Pro-originalist justices dominate the U.S. Supreme Court today. Here's how that happened

The Supreme Court, as Justice Oliver Wendell Holmes Jr. said, is a “storm center.”

Conflicts over institutional power, individual rights and, most significantly, the meaning of the Constitution all find their way to the justices’ chambers.

Because the Court has come to exercise final interpretive authority over the Constitution, a power increasingly viewed with skepticism across the ideological spectrum, how justices interpret the text takes on extraordinary importance.

It’s not surprising then that the Supreme Court continues to be a source of electoral conflict and that battles over nominations resemble pitched political warfare.

‘Living constitutionalism’ made an impact on court decisions

Under the tenure of Chief Justice Earl Warren in the 1950s and '60s, a version of “living constitutionalism” was ascendant.

Justices, in that view, must interpret the text according to changing social conditions. For example, when interpreting the Eighth Amendment’s prohibition on “cruel and unusual punishments,” justices, according to Warren, should be informed by “evolving standards of decency that mark the progress of a maturing society.”

▸ Data under study:
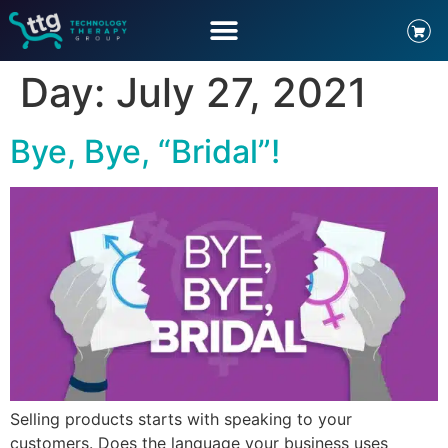
Day:
July 27, 2021
Bye, Bye, “Bridal”!
Selling products starts with speaking to your
customers. Does the language your business uses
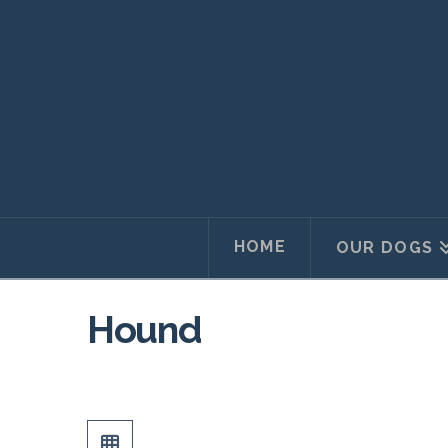
HOME
OUR DOGS
Hound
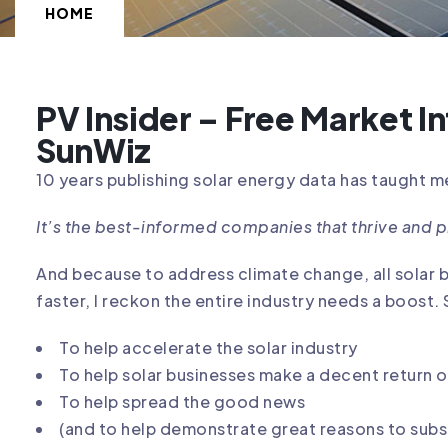
HOME
PV Insider – Free Market In
SunWiz
10 years publishing solar energy data has taught 
It’s the best-informed companies that thrive and 
And because to address climate change, all solar
faster, I reckon the entire industry needs a boost.
To help accelerate the solar industry
To help solar businesses make a decent return o
To help spread the good news
(and to help demonstrate great reasons to subs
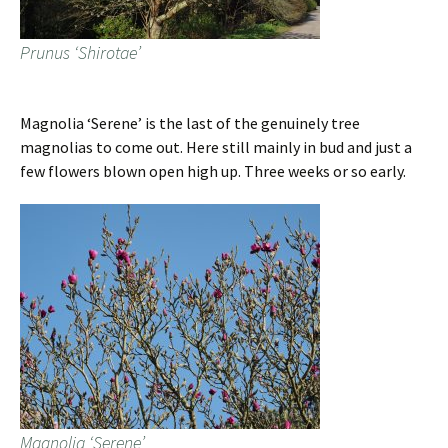
Prunus ‘Shirotae’
Magnolia ‘Serene’ is the last of the genuinely tree
magnolias to come out. Here still mainly in bud and just a
few flowers blown open high up. Three weeks or so early.
Magnolia ‘Serene’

▸ Exercise requirements: In the Supreme Court article, under which Chief Justice was a version of "living constitutionalism" ascendant? You won't need the records for this.

▸ Result of this exercise: Chief Justice Earl Warren, in the 1950s and '60s.